- The task: Convert the lines of the records below into a JSON list of strings, one string per line, omitting blank lines. Exclude the pictures from the result.

*** Data for review ***

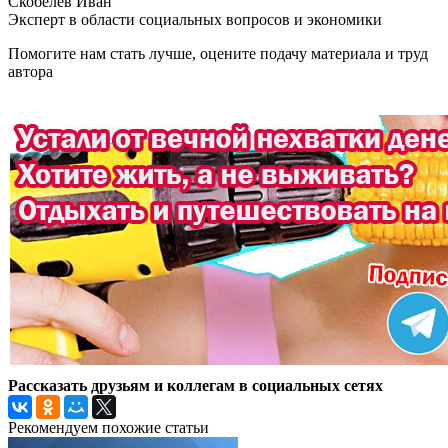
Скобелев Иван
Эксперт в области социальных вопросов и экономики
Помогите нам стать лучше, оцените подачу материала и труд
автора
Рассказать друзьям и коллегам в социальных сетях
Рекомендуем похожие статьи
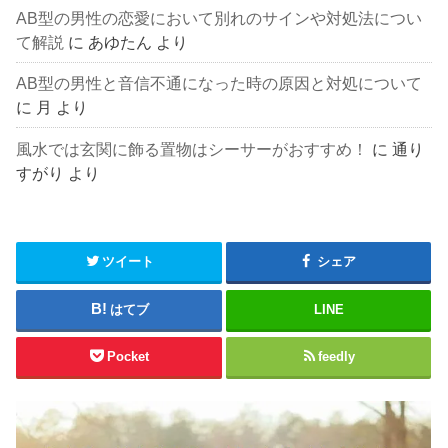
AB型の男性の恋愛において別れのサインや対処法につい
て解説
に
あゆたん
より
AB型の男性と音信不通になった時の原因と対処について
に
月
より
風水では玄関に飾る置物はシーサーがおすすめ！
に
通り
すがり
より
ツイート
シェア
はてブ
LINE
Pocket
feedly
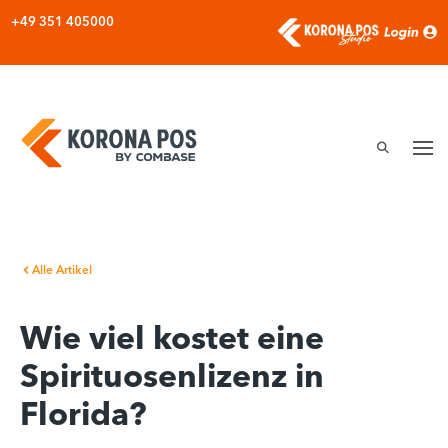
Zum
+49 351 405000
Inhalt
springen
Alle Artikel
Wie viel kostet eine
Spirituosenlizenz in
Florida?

***

- The completed task:
[
  "Скобелев Иван",
  "Эксперт в области социальных вопросов и экономики",
  "Помогите нам стать лучше, оцените подачу материала и труд",
  "автора",
  "Рассказать друзьям и коллегам в социальных сетях",
  "Рекомендуем похожие статьи",
  "AB型の男性の恋愛において別れのサインや対処法につい",
  "て解説",
  "に",
  "あゆたん",
  "より",
  "AB型の男性と音信不通になった時の原因と対処について",
  "に",
  "月",
  "より",
  "風水では玄関に飾る置物はシーサーがおすすめ！",
  "に",
  "通り",
  "すがり",
  "より",
  "ツイート",
  "シェア",
  "はてブ",
  "LINE",
  "Pocket",
  "feedly",
  "Zum",
  "+49 351 405000",
  "Inhalt",
  "springen",
  "Alle Artikel",
  "Wie viel kostet eine",
  "Spirituosenlizenz in",
  "Florida?"
]